Schooling which teaches the ‘preeminence’ of a sharia-based legal system (Islamic jurisprudence) over any other governmental system should raise profound concern in non-Muslim and Muslim Americans about the creation of an insidious political insurgency.

Discerning Islamist from non-Islamist Schools - a guide to begin the debate

The only way to counter such an insidious ideological insurgency is for us as a nation to undertake a far-reaching analysis and public discussion about what students at these Islamic schools are actually being taught about ‘sharia’ law and its role in the society. Here are a few questions American communities may want to pose to principals and curriculum coordinators of local Islamic schools in order to understand whether the school has a political agenda in its teachings or not.

How does the school teach American history and the U.S. Constitution and Bill of Rights? What is taught about the struggle of our founding fathers against theocracy? Is European Enlightenment ideology taught? Are students encouraged to learn from non-Muslim philosophers especially those who influenced our founding fathers and taught liberty and freedom?

Are students taught that sharia is only personal or that it also specifically guides governmental law? Does their answer change whether Muslims are a minority or a majority?
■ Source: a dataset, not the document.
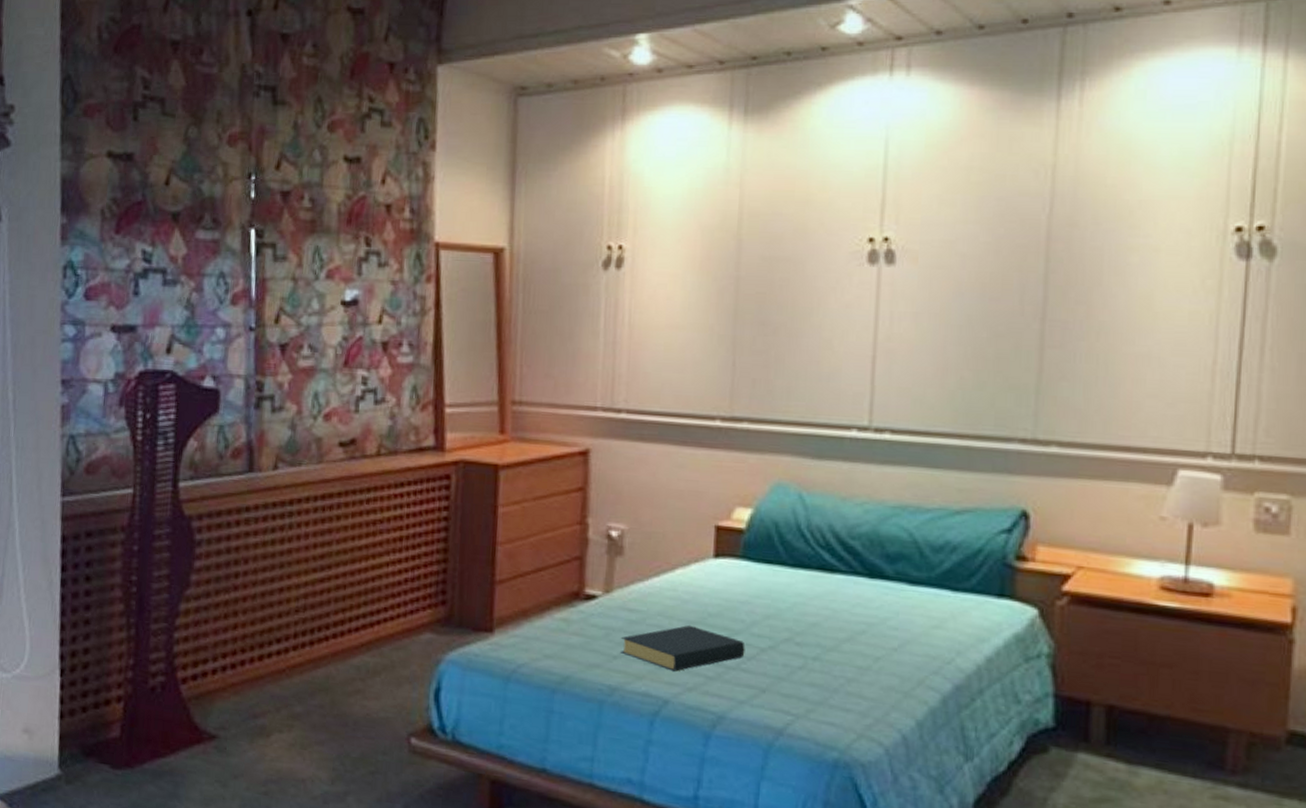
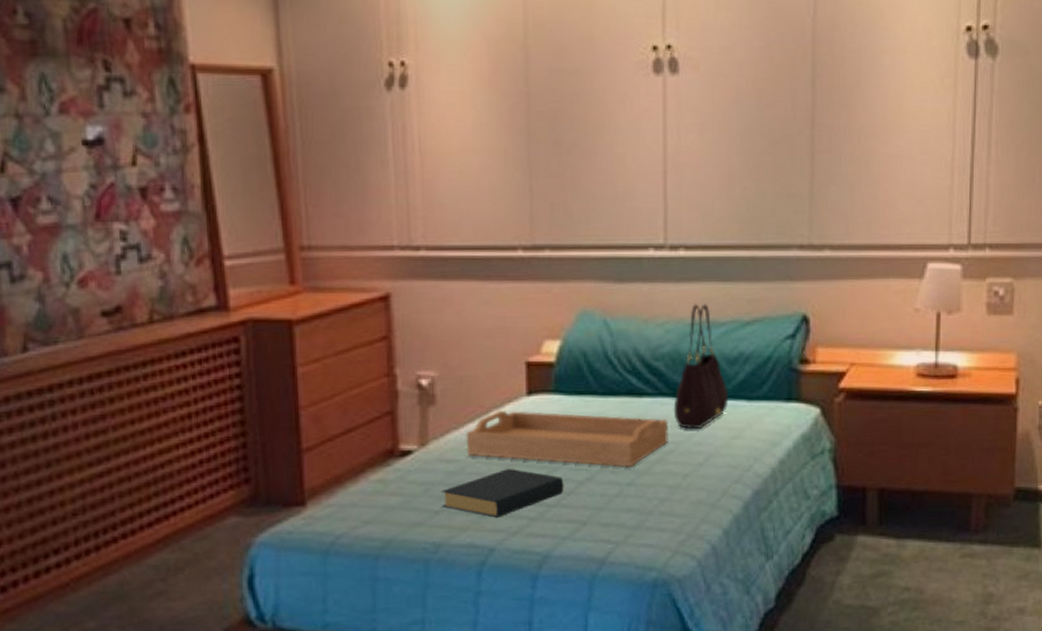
serving tray: none [649,569,861,642] -> present [465,410,668,467]
handbag: none [868,487,931,613] -> present [673,304,729,429]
Do they view non-Islamic private and public schools as part of a culture of ‘immorality’ and decadence since they are not Islamicized or can non-Islamic schools be morally and equally virtuous?
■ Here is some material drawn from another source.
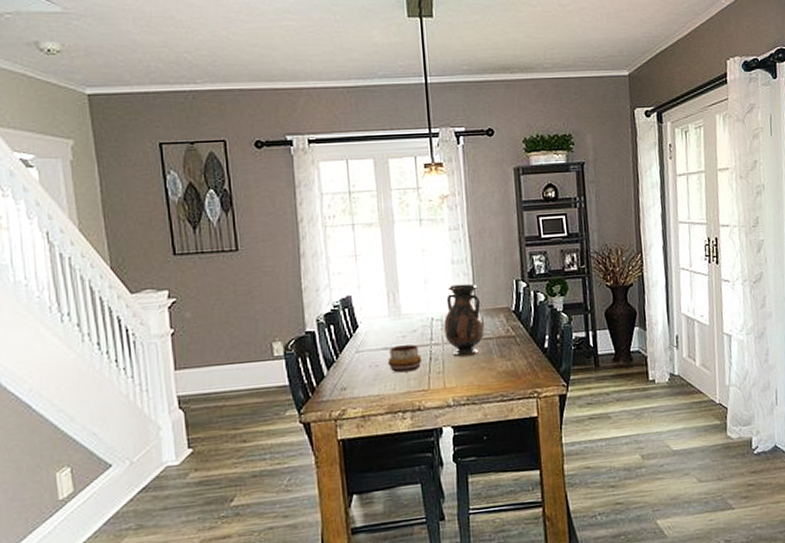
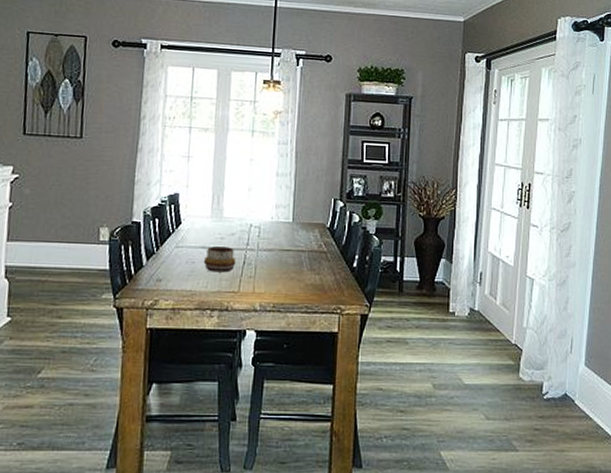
vase: present [443,283,486,357] -> none [260,195,300,265]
Do they teach their children that ‘being American’ and being ‘free’ is about moral corruption or is being American and free about loving the nation in which they live and sharing equal status before the law regardless of faith tradition?

Is complete religious freedom a central part of faith and the practice of religion? In the Islamic school, how are children treated who refuse to participate in school faith practices?
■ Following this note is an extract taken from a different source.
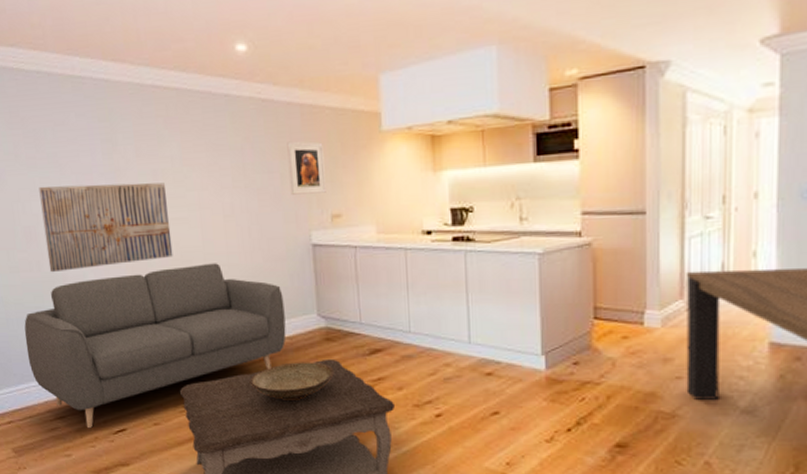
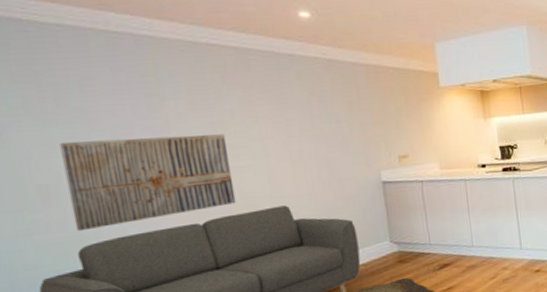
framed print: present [287,141,326,195] -> none [354,95,393,141]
Are the children taught Muslim exclusivism with regards to the attainment of paradise in the Hereafter? From that, are the children also taught that government and public institutions must thus be ‘Islamic’ in order for the community as a whole to be able to enter the gates of Heaven?

How are student discussions, debate, and intellectual discourses approached regarding American domestic and foreign policy? Do the teachers have a political agenda? Does that agenda demonstrate a dichotomy between Islamist interests and American interests?

Is the historical period of Muslim rule of Spain (Andalusia) taught in the context of the history of the world during the Middle Ages or is it looked upon as superior to current day American ideology even after the advances of the Enlightenment?

Is the pledge of allegiance administered every day at the beginning of the school day?

Certainly, this analysis and exposure would not be in any way to limit the freedom of Muslims to establish and operate these private educational facilities. But rather, quite the contrary, with exposure of the political Islamist agenda of many of these schools, Islamist schools will be slowly marginalized or obligated to reform. Then the non-Islamist and anti-Islamist schools will flourish while teaching reasoned pluralistic Islamic thought wholly compatible with the foundational principles of America.

It is not too much to expect schools operating on American soil to manifest an ideology which is not politically anathema to the founding ideals of our nation.